< Terug naar vorige pagina

Project

Impact van de Belgische wetgeving op de uitkomst van medisch begeleide voortplanting in het Leuvens Universitair Fertiliteitscentrum.

In dit onderzoeksproject hebben wij de impact van de Belgische wetgeving bestudeerd op de succeskans van medisch begeleide voortplanting (MBV). De hoofdvragen in dit onderzoeksproject zijn de volgende: Is er een impact van deze wetgeving op de succeskans van patiënten na MBV? Wat is de gezondheids-economische impact van deze verandering in wetgeving? Hoe kunnen we de reproductieve uitkomst verhogen in de context van nieuwe wetgeving die wijzigingen oplegt aan onze klinische praktijk?
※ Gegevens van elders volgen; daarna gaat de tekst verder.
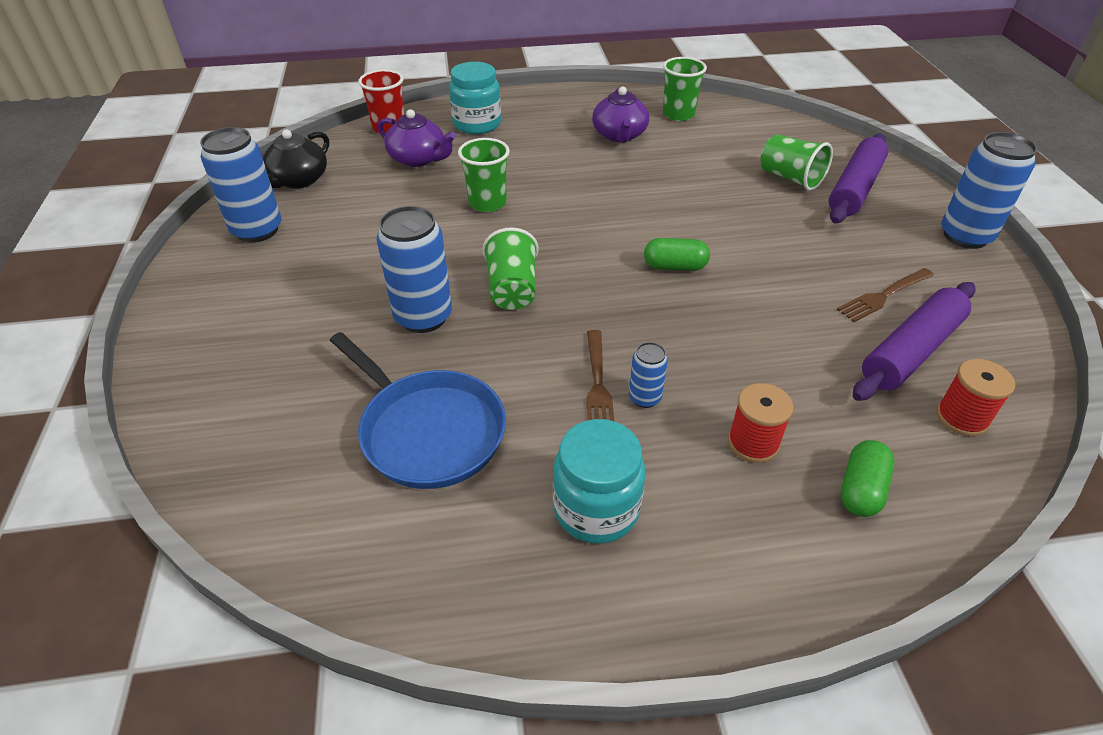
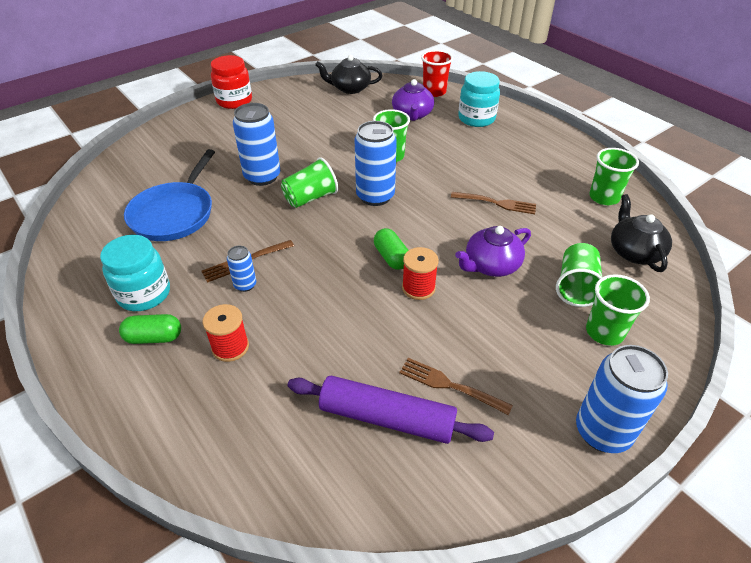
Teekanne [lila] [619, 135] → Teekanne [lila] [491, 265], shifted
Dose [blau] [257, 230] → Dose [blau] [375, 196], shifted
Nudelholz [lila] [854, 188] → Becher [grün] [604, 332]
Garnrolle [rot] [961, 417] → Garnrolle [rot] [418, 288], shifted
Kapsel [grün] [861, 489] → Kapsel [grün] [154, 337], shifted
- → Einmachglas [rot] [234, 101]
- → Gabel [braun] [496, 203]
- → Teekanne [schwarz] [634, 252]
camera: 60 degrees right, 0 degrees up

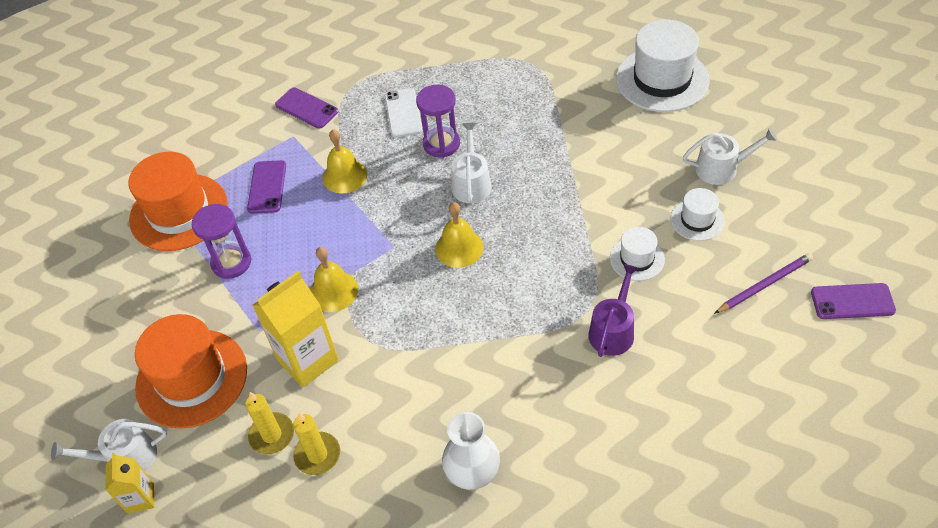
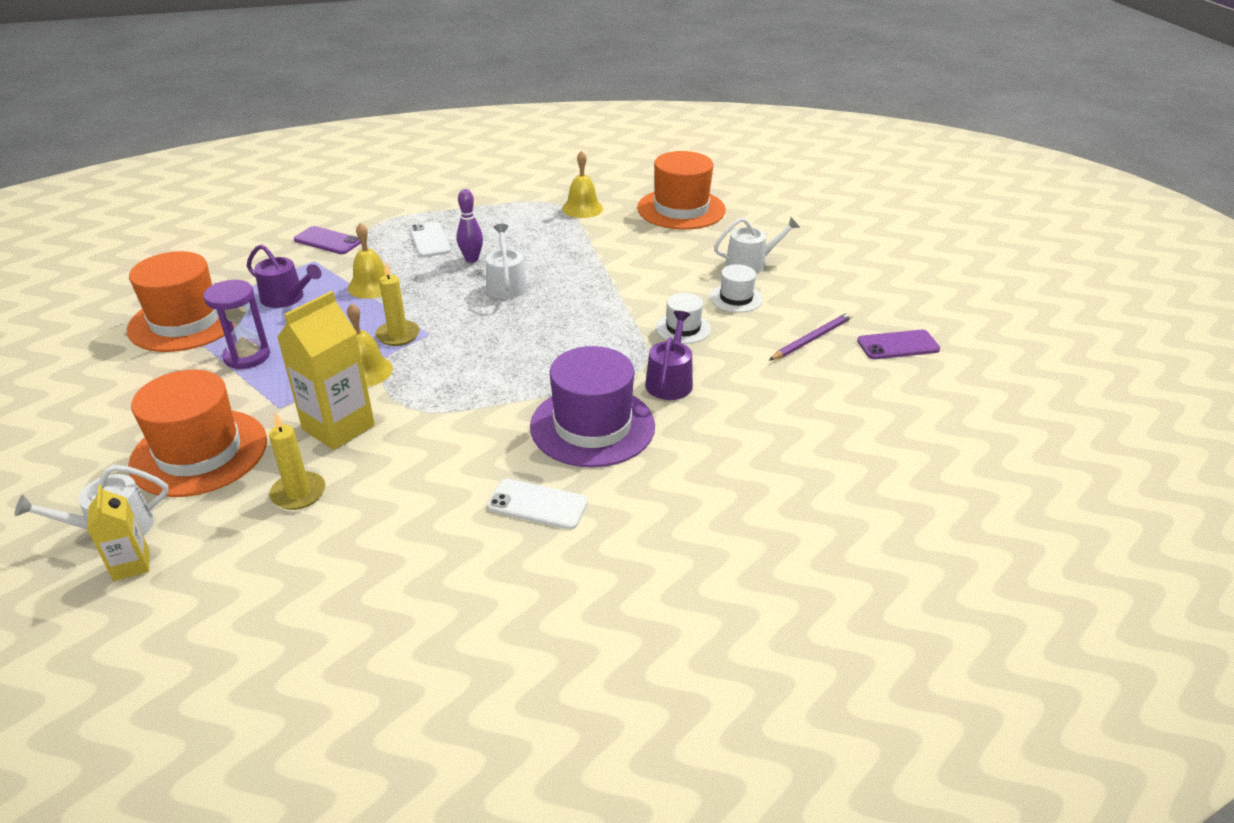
Hut [weiß] [662, 79] → Hut [orange] [681, 209]
Sanduhr [lila] [441, 144] → Bowlingkegel [lila] [472, 259]
Handy [lila] [267, 187] → Gießkanne [lila] [286, 298]
Glocke [gelb] [459, 248] → Glocke [gelb] [582, 208], shifted
Vase [weiß] [472, 472] → Handy [weiß] [537, 504]
Kerze [gelb] [317, 455] → Kerze [gelb] [398, 335], shifted
- → Hut [lila] [592, 426]
camera: 15 degrees left, 15 degrees down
Om een daling in het aantal meerlingzwangerschappen en de bijgaande perinatale onkosten te bekomen, trad er op 1 juli 2003 een Koninklijk Besluit (KB) in werking dat de terugbetaling regelt van de laboratoriumonkosten van 6 in vitro fertilisatie (IVF) cycli bij Belgische vrouwen jonger dan 43 jaar. Deze strategie was enkel haalbaar als er ook een strikte beperking werd opgelegd met betrekking tot het aantal te transfereren embryo’s.

In een eerste retrospectieve cohort studie hebben we aangetoond dat het KB van juli 2003 geen impact had op de cumulatieve kans op geboorte per patiënt over 6 IVF behandelingen of over 36 maanden. De cumulatieve kans op geboorte was 65% voor het in voege treden van deze wetgeving en was niet significant verschillend (60%) na het invoeren van deze wetgeving. Tegelijkertijd, daalde het aantal meerlingzwangerschappen met 50%, namelijk van 24% tot 12%. Een bijkomende economische analyse, toonde dat een 50% daling in het aantal meerlingzwangerschappen een 13% reductie veroorzaakte in de maternale en perinatale onkosten. De kostenbesparing bekomen door deze strategie, wereldwijd ook geapprecieerd als het “Belgische model”, kan dan weer gebruikt worden om de toegankelijkheid van IVF behandelingen te verbeteren via een terugbetalingssysteem. De resultaten van deze studies hebben gevolgen voor het volksgezondheidsbeleid wereldwijd met betrekking tot kwaliteit, veiligheid, regelgeving en financiële controle van IVF behandelingen.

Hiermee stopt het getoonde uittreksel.